→ **TEXT EXTRACT**
# # # #
For NLP specifically, .txt files that are read in line-by-line also make it more difficult to represent newlines. So if your examples contain newlines and you don't want to split them, you need to come up with a different way to read them in (maybe two newlines? but then you can't have examples with two newlines). In JSON, that's more straightforward: "text": "hello\nworld\n\nthis is text".

About the JSON vs. JSONL (newline-delimited JSON) distinction: one problem that JSON has is that you typically need to parse the whole file when you load it. That's inconvenient for large corpora because it means you need to load everything into memory and can't stream your data line-by-line. JSONL is basically just one JSON object per line, so it has the flexibility of JSON, and can be streamed in.

It's definitely a good idea to do this properly from the beginning and set up your data with a dedicated test/dev set for evaluation :100: If you do this before annotation, you can just do it as a preprocessing step using your own logic in your own script.

(If you train with Prodigy's wrapper around spaCy later on, it does have a feature to automatically hold back some data for evaluation – but this is just intended for quick experiments if you don't yet have an evaluation set. We always recommend using a dedicated evaluation set if possible!)

Okay, so in the first step, you just want to accept all entities highlighted by your patterns and add them to your data, without reviewing them in the UI? In that case, you don't even need Prodigy yet and it'll probably be more efficient to do this directly with spaCy's Matcher or PhraseMatcher (which is also what Prodigy uses under the hood): Rule-based matching · spaCy Usage Documentation

Just make sure to filter your pattern matches so they don't overlap (because that'd be invalid for NER). spaCy has a utility for that: Top-level Functions · spaCy API Documentation

You can then save the extracted entities in the following format, with a "start" (span.start_char), "end" (span.end_char) and "label" (span.label_) value: Annotation interfaces · Prodigy · An annotation tool for AI, Machine Learning & NLP This lets you load the data back into Prodigy later to correct it, add more labels by your domain experts etc.

2 Likes

Thank you for that detailed answer! All clear now and I implemented the suggested easily.

  • JSONL - totally make sense now. I love it! I used the Matcher it was pretty easy to use!
  • I started by just using the the default prodigy train ... --eval-split 0.2, but I will take your advice and see I can use --eval-id instead :upside_down_face:

Haha and it so awesome to achieve those answers, so I would try another one which might be less for that chanel and more for my specific project..
I'm a Master student, took a NLP class and Im working on some final-project.
I chose an interesting practical task (hope to publish the dataset later on for free usage) and for the labeling part Im sure Prodigy is the best product right now..
# # # #
[Dataset entries]
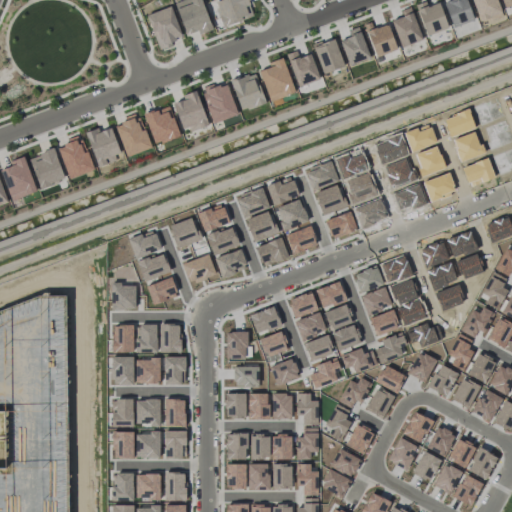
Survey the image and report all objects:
road: (30, 1)
building: (232, 11)
building: (457, 12)
road: (82, 14)
road: (282, 15)
building: (192, 16)
building: (430, 17)
building: (164, 27)
building: (405, 27)
building: (379, 38)
road: (129, 41)
building: (353, 46)
park: (54, 54)
building: (327, 55)
road: (97, 63)
road: (107, 66)
building: (301, 68)
road: (183, 69)
road: (7, 72)
building: (276, 79)
building: (246, 91)
road: (49, 100)
building: (218, 102)
road: (508, 106)
building: (189, 111)
building: (160, 124)
building: (131, 134)
building: (102, 145)
road: (255, 149)
building: (74, 157)
road: (453, 167)
building: (45, 168)
building: (17, 178)
road: (383, 192)
building: (2, 196)
road: (315, 218)
road: (479, 235)
road: (246, 245)
road: (419, 276)
road: (179, 277)
road: (266, 286)
road: (354, 300)
road: (159, 317)
road: (288, 325)
road: (79, 348)
road: (495, 353)
road: (163, 391)
road: (395, 420)
road: (255, 426)
road: (165, 465)
road: (358, 484)
road: (502, 494)
road: (254, 497)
# # # #
Please answer from the forum thread: what is JSONL basically made of?

→ **FULL OUTPUT**
One JSON object per line.